Un año después, Lucía estaba junto a la cama del hospital donde yacía doña Elena. La salud de la anciana había empeorado con rapidez, aunque su mente seguía tan despierta como siempre.
—Me has dado más paz de la que jamás pensé tener —susurró doña Elena—. Quiero que continúes lo que yo empecé.
—No hable así, por favor —pidió Lucía, con los ojos llenos de lágrimas.
Pero la anciana solo sonrió.
—Prométeme que nunca dejarás que la lástima decida tu camino. Ni la lástima por otros, ni la lástima por ti misma.
Aquella noche, cuando doña Elena falleció, Lucía sintió que había perdido a su verdadera familia.

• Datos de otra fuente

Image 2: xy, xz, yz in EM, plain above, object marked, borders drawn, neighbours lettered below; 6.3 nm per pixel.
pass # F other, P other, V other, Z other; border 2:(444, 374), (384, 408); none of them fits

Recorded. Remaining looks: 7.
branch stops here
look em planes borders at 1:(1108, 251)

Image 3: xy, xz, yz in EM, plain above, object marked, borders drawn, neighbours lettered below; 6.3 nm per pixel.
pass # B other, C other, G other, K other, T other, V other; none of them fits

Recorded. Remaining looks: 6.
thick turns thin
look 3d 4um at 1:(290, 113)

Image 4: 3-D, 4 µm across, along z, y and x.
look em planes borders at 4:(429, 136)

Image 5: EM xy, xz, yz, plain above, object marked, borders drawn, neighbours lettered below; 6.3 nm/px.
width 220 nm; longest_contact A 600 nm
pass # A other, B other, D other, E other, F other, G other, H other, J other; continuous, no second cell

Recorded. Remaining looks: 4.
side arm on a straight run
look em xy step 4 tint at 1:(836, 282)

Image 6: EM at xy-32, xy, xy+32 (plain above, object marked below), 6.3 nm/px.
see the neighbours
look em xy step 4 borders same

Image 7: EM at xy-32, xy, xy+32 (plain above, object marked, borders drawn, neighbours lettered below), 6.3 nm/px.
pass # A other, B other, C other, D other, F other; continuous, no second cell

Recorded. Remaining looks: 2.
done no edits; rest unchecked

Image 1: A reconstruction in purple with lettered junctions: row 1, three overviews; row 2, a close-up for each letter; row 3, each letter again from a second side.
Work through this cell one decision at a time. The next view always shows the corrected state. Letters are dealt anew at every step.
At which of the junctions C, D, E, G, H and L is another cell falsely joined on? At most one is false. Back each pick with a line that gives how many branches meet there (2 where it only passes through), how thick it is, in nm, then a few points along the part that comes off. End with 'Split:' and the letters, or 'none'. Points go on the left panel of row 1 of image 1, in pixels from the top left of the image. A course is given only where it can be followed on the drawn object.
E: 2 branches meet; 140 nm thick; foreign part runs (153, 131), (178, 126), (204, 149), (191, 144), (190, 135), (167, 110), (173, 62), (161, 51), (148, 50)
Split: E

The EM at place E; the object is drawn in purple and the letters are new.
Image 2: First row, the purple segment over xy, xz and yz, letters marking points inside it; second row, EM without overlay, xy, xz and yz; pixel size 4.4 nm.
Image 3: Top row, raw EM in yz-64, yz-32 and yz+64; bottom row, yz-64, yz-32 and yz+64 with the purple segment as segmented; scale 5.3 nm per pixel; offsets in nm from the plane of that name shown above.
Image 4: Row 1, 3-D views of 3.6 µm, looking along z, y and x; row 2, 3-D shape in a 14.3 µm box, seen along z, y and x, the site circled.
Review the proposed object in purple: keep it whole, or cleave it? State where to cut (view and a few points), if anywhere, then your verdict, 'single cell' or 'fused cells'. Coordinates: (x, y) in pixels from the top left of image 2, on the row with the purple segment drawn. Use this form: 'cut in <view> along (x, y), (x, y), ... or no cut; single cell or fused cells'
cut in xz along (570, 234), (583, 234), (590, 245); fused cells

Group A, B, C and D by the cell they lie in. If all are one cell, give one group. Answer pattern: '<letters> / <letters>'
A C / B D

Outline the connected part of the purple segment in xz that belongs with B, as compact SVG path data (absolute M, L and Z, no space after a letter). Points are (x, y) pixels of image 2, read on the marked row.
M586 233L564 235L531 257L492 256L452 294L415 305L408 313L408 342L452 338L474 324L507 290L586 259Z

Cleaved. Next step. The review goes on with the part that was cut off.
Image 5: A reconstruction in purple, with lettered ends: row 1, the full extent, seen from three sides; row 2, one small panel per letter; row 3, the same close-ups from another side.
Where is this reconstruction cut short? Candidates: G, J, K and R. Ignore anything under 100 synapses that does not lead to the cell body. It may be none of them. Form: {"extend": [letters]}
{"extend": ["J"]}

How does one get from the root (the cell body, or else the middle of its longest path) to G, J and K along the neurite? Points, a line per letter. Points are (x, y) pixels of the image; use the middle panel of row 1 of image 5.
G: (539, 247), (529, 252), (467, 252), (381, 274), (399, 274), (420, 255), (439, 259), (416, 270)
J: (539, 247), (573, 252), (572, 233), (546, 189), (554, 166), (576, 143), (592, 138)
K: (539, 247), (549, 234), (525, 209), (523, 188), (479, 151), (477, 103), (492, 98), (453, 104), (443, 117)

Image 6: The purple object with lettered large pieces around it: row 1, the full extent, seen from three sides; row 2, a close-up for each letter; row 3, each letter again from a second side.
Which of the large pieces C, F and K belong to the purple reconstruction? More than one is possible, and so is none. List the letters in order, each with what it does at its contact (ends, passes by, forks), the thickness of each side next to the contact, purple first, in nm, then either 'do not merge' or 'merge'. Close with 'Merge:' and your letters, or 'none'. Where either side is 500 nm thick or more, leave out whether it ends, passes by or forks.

Días más tarde, el licenciado Marcos la citó en su despacho. Sobre la mesa había un sobre grueso con la letra inconfundible de doña Elena.
—La señora Robles modificó su testamento el mes pasado —dijo—. Deberías leer esto.
Dentro, Lucía encontró una carta:
“A Lucía Herrera:
Entraste en mi vida como una desconocida y te convertiste en la nieta que siempre quise tener.
Te dejo la Fundación Robles y los recursos necesarios para reconstruirla a tu manera.
Úsalos con sabiduría. Cambia vidas como la tuya fue cambiada.
—Elena Robles.”
Lucía se quedó sin palabras.
—Esto no puede ser —balbuceó—. Tiene que haber un error.
Marcos negó con la cabeza.
—Es completamente legal. Ahora tú eres la responsable.
La noticia se esparció rápidamente: la viuda millonaria Elena Robles había dejado la mayor parte de su fortuna y su fundación a una mujer joven sin lazos de sangre con la familia. Periódicos, programas de televisión y portales de noticias se llenaron de titulares. Periodistas acamparon frente a la cancela de la casa. Viejos conocidos de Lucía empezaron a llamar de repente, con ganas de “recuperar el contacto”.